Item 1.01 | Entry into a Material Definitive Agreement. |
Indenture
On March 10, 2022 (the “Closing Date”), Kemper Corporation (the “Company”) issued $150 million aggregate principal amount of 5.875% Fixed-Rate Reset Junior Subordinated Debentures due 2062 (the “Debentures”).
The Debentures were issued under an indenture, dated September 29, 2020 (the “Indenture”), between the Company and U.S. Bank Trust Company, National Association, as trustee (the “Trustee”), as supplemented by the Third Supplemental Indenture, dated as of the Closing Date (the “Supplemental Indenture”), between the Company and the Trustee. Capitalized terms used and not otherwise defined herein have the meanings assigned to such terms in the Supplemental Indenture.

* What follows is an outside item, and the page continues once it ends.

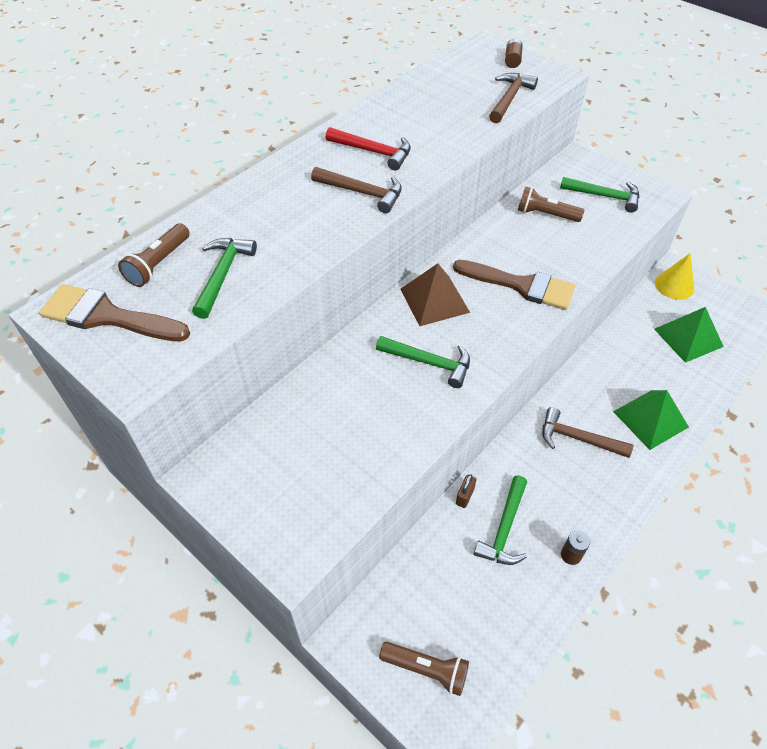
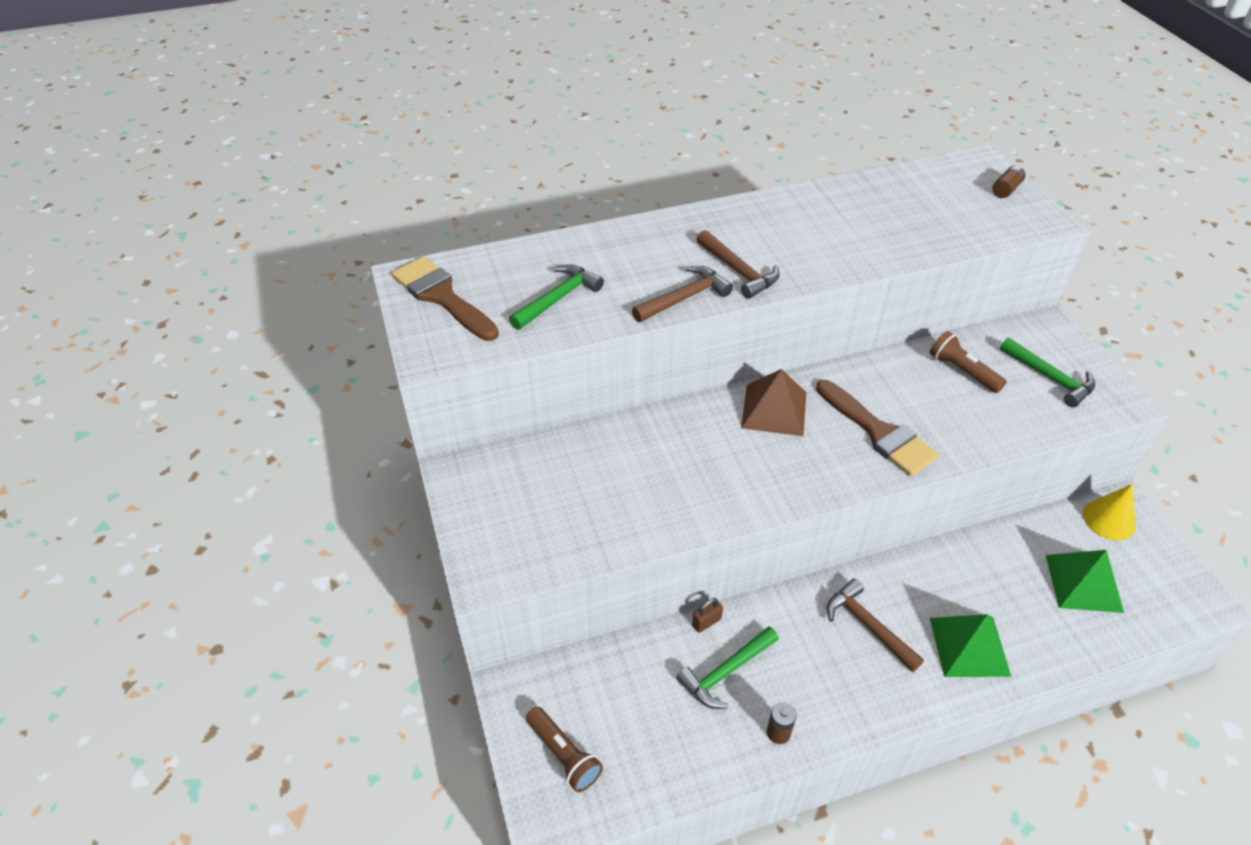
camera: 30 degrees right, 5 degrees down
(159, 264) = (512, 269): brown flashlight -> none
(373, 152) = (779, 236): red hammer -> none
(429, 363) = (726, 466): green hammer -> none
(509, 99) = (969, 229): brown hammer -> brown hammer (684, 298)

The Debentures will bear interest (i) from and including the date of original issue to, but excluding, March 15, 2027 (the “First Reset Date”) at the fixed rate of 5.875% per annum and (ii) from, and including, the First Reset Date, during each Reset Period, at a rate per annum equal to the Five-Year Treasury Rate as of the most recent Reset Interest Determination Date plus 4.140% to be reset on each Reset Date. The Company will pay interest quarterly in arrears on March 15, June 15, September 15 and December 15 of each year, beginning on June 15, 2022. The Debentures will mature on March 15, 2062.

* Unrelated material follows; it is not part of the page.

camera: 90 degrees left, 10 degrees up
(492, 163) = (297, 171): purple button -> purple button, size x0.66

The Company may redeem the Debentures in increments of $25 principal amount: (i) in whole or in part on the First Reset Date or any time thereafter, at a redemption price equal to the principal amount of the Debentures being redeemed plus any accrued and unpaid interest thereon (including compounded interest, if any) to, but excluding, the date of redemption; provided that if the Debentures are not redeemed in whole, at least $25 million aggregate principal amount of the Debentures must remain outstanding after giving effect to such redemption; (ii) in whole, but not in part, at any time prior to March 15, 2027, within 90 days of the occurrence of a “Tax Event,” at a redemption price equal to the principal amount plus any accrued and unpaid interest thereon (including compounded interest, if any) to, but excluding, the date of redemption; (iii) in whole, but not in part, at any time prior to March 15, 2027, within 90 days of the occurrence of a “Regulatory Capital Event,” at a redemption price equal to the principal amount plus any accrued and unpaid interest thereon (including compounded interest, if any) to, but excluding, the date of redemption; or (iv) in whole, but not in part, at any time prior to March 15, 2027, within 90 days of the occurrence of a “Rating Agency Event,” at a redemption price equal to 102% of the principal amount plus any accrued and unpaid interest thereon (including compounded interest, if any) to, but excluding, the date of redemption.
The above description of the Indenture, the Supplemental Indenture and the Debentures does not purport to be complete and is qualified in its entirety by reference to the full text of such documents. The Indenture is incorporated by reference as Exhibit 4.1 hereto, and the Supplemental Indenture (including the form of the Debentures) is filed as Exhibit 4.2 hereto, respectively, to this report, and both are incorporated in this Item 1.01 by reference.